### EXERCISE INSTRUCTIONS
**A)** The reading text lists the uses an operator can make of a Nintendo Wiimote. Name all of them.
**B)** Answer these from the reading text, one per line:
(i) In what conditions does the SwissRanger saturate?
(ii) What accuracy do the simple classification algorithms typically reach?
(iii) Where does the Think-a-Move system capture sound waves?

Because the SwissRanger requires emission and sensing of infrared,
it works well in indoor and overcast outdoor environments, but
saturates in bright sunlight. A commodity stereo vision device can
be used to adapt this recognition system to more uncontrolled
outdoor environments.
[0086] For communication at variable distances, a Nintendo Wiimote
(see FIG. 14) can be used by an operator to perform: 1) coarse
gesturing, 2) movement-based remote vehicle teleoperation, and 3)
pointing in a common frame of reference. The Nintendo Wiimote is a
small handheld input device that can be used to sense 2-6 DOFs of
human input and send the information wirelessly over Bluetooth.
Wiimote-based input occurs by sensing the pose of the device when
held by the user and sending this pose to a base computer with a
Bluetooth interface. The Wiimote is typically held in the user's
hand and, thus, provides an estimate of the pose of the user's
hand. Using MEMS accelerometers, the Wiimote can be used as a
stand-alone device to measure 2 DOF pose as pitch and roll angles
in global coordinates (i.e., with respect to the Earth's
gravitational field). Given external IR beacons in a known pattern,
the Wiimote can be localized to a 6 DOF pose (3D position and
orientation) by viewing these points of light through an IR camera
on its front face.
[0087] The Wiimote can also be accompanied with a Nintendo Nunchuck
for an additional 2 degrees of freedom of accelerometer-based
input. Many gestures produce distinct accelerometer signatures.
These signatures can be easily identified by simple and fast
classification algorithms (e.g., nearest neighbor classifiers) with
high accuracy (typically over 90%). Using this classification, the
gestures of a human user can be recognized onboard the Wiimote and
communicated remotely to the remote vehicle via Bluetooth (or
802.11 using an intermediate node).
[0088] In addition to gesture recognition, the Wiimote can also be
used to provide a pointing interface in a reference frame common to
both the operator and the remote vehicle. In this scenario, a 6DOF
Wiimote pose can be localized in the remote vehicle's coordinate
frame. With the localized Wiimote, the remote vehicle could
geometrically infer a ray in 3D indicating the direction that the
operator is pointing. The remote vehicle can then project this ray
into its visual coordinates and estimate objects in the environment
that the operator wants the remote vehicle to explore, investigate,
or address in some fashion. Wiimote localization can require IR
emitters with a known configuration to the remote vehicle that can
be viewed by the Wiimote's infrared camera.
[0089] In certain embodiments of the present teachings, the speech
recognition system is provided by Think-a-Move, which captures
sound waves in the ear canal and uses them for hands-free control
of remote vehicles. Think-a-Move's technology enables clear
voice-based command and control of remote vehicles in high-noise
environments.

### DATA FOR REVIEW
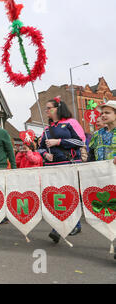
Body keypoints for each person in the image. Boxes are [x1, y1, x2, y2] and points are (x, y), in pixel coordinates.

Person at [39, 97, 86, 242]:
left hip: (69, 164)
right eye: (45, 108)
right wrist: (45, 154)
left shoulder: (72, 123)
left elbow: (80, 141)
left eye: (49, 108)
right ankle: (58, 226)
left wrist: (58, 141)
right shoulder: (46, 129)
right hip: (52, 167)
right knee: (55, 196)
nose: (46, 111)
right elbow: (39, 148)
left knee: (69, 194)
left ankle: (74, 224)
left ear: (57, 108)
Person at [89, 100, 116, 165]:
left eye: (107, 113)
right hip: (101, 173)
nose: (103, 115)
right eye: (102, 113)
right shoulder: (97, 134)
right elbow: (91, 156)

* * *

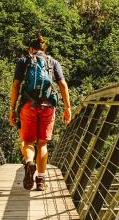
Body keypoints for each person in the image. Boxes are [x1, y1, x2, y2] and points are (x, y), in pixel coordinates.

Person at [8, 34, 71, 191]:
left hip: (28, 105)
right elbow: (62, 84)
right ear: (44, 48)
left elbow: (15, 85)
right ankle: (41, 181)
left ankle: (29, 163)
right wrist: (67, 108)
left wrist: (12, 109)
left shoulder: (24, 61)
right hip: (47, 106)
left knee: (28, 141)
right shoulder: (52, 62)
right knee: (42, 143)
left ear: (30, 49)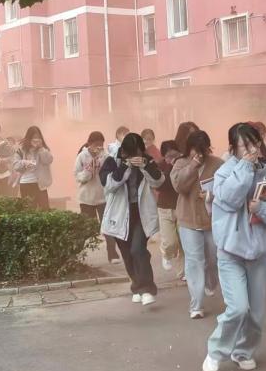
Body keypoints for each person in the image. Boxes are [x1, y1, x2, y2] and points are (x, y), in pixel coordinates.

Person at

==

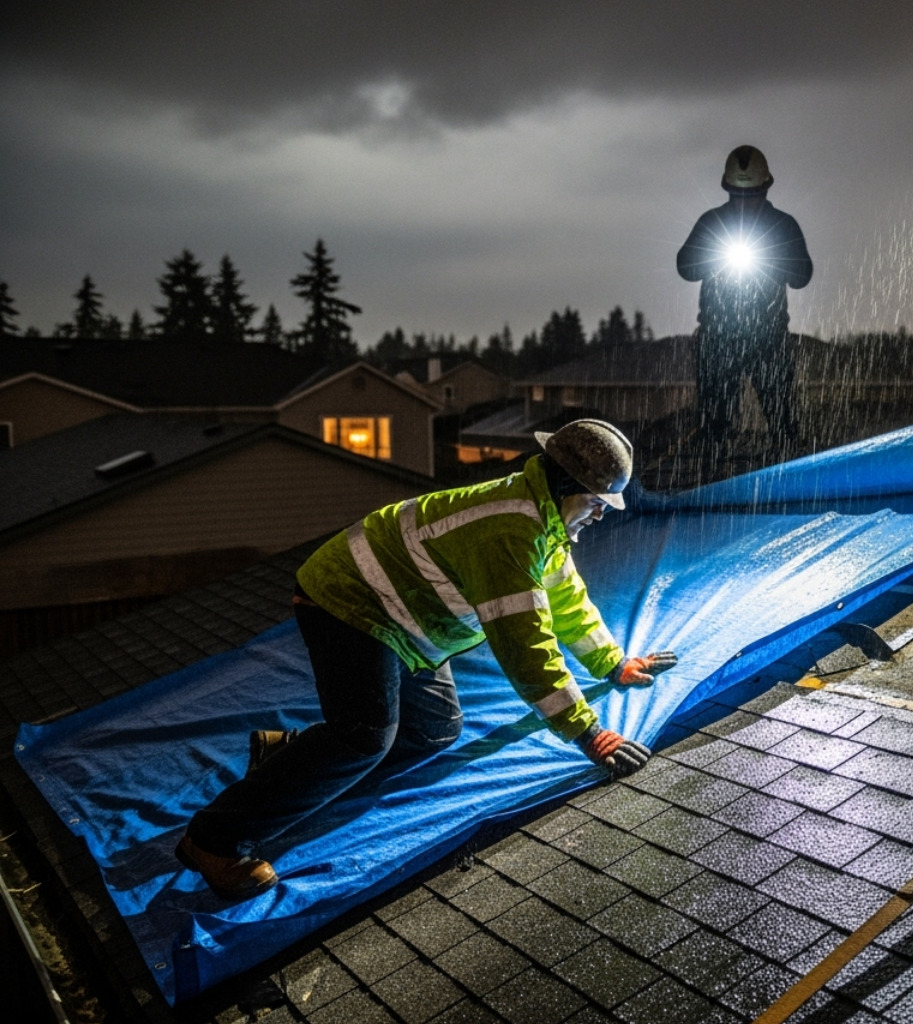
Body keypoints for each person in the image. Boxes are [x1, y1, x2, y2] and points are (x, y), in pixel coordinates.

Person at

### COMPLETED EXERCISE
**A)**
- coarse gesturing
- movement-based remote vehicle teleoperation
- pointing in a common frame of reference

**B)**
(i) In bright sunlight.
(ii) Typically over 90%.
(iii) In the ear canal.